[WHAT TO PRODUCE]: Copy the lines below word for word, leaving out the pictures.

[SUPPLIED ENTRIES]:
*** Begin section ***
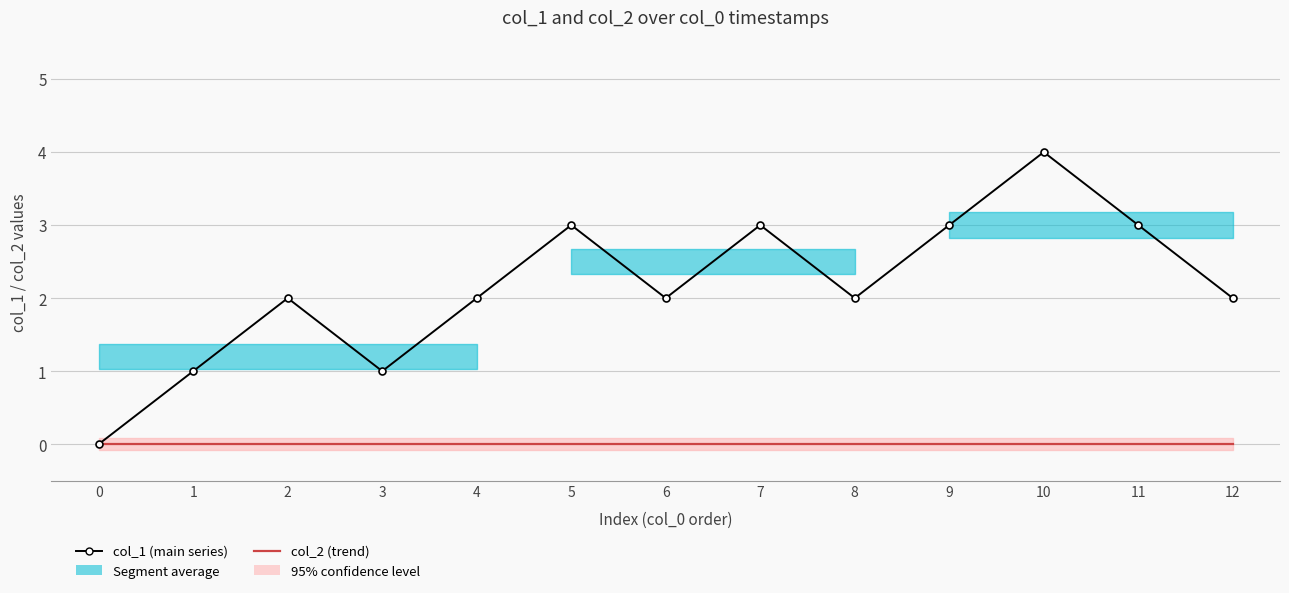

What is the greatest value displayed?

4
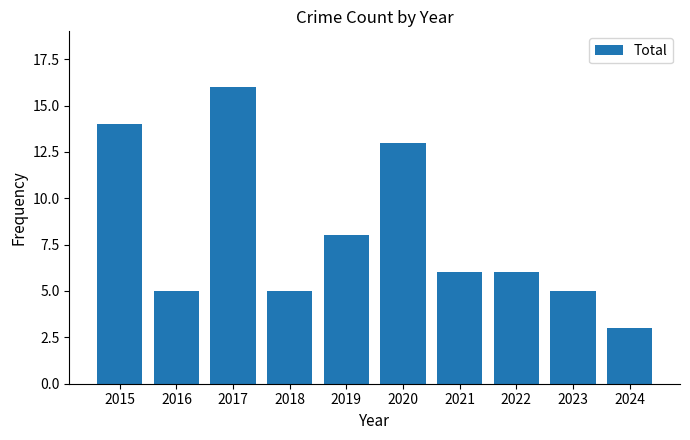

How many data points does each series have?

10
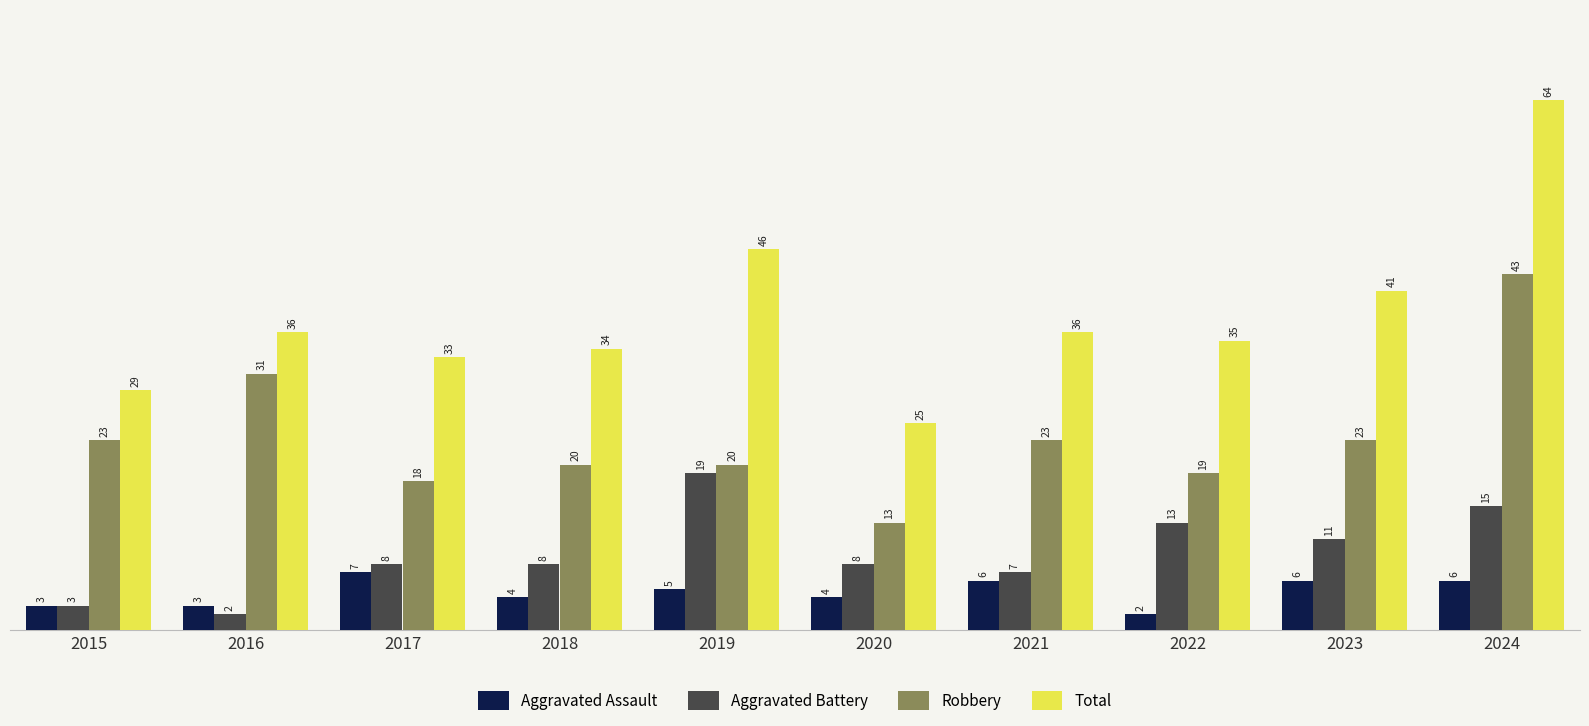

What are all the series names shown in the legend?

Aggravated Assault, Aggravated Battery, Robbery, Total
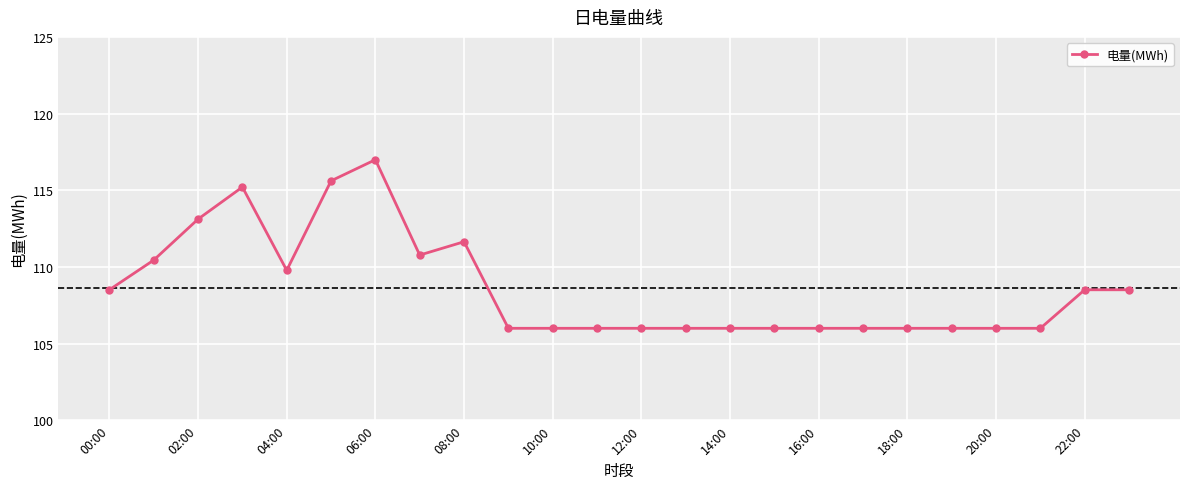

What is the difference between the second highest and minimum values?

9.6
*** End section ***
[EXPECTED OUTPUT]:
What is the greatest value displayed?

4

How many data points does each series have?

10

What are all the series names shown in the legend?

Aggravated Assault, Aggravated Battery, Robbery, Total

What is the difference between the second highest and minimum values?

9.6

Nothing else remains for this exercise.